4. Mehrere Beschenkte
Mehrere Personen mit eigenen Freibeträgen — z.B. Kind plus Enkel — können einzeln beschenkt werden. Strategischer Aufbau eines Schenkungsnetzes über Jahre.
5. Beidseitige Schenkungen
Wenn beide Ehegatten je 50 % besitzen, kann jeder seinen Anteil separat schenken — doppelte Freibeträge.
Achtung: Kettenschenkung
Schenkungen, die nur über einen "Durchgangs-Empfänger" erfolgen, um zusätzliche Freibeträge zu nutzen (z.B. Schenkung an Schwiegerkind und dann von dort an den eigentlich gewünschten Empfänger), werden vom Finanzamt regelmäßig als missbräuchliche Gestaltung nicht anerkannt. Saubere Planung mit Anwalt oder Steuerberater ist Pflicht.
Praxis-Empfehlungen
- Frühzeitig planen. Schenkungen brauchen Zeit, um die 10-Jahres-Frist zu nutzen.
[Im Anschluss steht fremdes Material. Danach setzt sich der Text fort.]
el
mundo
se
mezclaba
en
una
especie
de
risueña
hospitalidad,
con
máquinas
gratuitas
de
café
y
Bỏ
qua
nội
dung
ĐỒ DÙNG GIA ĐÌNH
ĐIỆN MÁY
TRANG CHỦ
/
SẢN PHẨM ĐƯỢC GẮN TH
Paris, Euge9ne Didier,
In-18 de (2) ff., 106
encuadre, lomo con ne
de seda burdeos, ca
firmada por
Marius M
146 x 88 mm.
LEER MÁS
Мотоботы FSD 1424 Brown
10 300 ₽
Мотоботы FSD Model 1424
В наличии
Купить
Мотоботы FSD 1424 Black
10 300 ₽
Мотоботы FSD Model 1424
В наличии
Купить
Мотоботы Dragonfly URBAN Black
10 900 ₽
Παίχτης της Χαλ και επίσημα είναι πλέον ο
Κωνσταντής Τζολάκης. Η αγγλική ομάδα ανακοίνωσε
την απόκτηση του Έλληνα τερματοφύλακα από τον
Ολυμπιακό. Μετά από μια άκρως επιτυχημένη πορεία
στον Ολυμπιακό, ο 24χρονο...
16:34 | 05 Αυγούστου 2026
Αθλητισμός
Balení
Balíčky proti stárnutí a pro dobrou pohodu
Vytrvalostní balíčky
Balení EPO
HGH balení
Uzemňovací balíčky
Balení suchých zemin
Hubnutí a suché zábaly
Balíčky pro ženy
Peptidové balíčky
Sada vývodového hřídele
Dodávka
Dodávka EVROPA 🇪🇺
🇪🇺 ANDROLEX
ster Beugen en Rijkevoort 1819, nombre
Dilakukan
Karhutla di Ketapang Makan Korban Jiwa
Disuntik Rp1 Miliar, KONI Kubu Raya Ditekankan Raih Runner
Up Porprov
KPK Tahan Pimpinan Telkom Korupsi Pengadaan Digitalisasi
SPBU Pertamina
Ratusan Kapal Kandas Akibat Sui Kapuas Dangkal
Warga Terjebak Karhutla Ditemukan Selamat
- Steuerberater einbinden. Schenkungssteuer ist komplex. 1.000-3.000 € Beratungskosten sparen meist 10.000-100.000 € Steuer.
- Notarielle Form beachten. Auch Schenkungen müssen bei Immobilien notariell beurkundet werden.
- Anzeigepflicht. Schenkungen müssen innerhalb von 3 Monaten beim Finanzamt angezeigt werden (§ 30 ErbStG).
- Verkauf nach Schenkung. Wer eine geschenkte Immobilie später verkauft, übernimmt die ursprünglichen Anschaffungskosten — die Spekulationsfrist beginnt nicht neu.
Mein Rat aus 20 Jahren Praxis: Eine durchdachte Schenkungsstrategie ist eines der wertvollsten Instrumente der Vermögensplanung. Sie sollte spätestens mit 60-65 Jahren ernsthaft betrachtet werden. Wer wartet, bis das Erbschaftsthema akut wird, hat die meisten Gestaltungsmöglichkeiten verloren.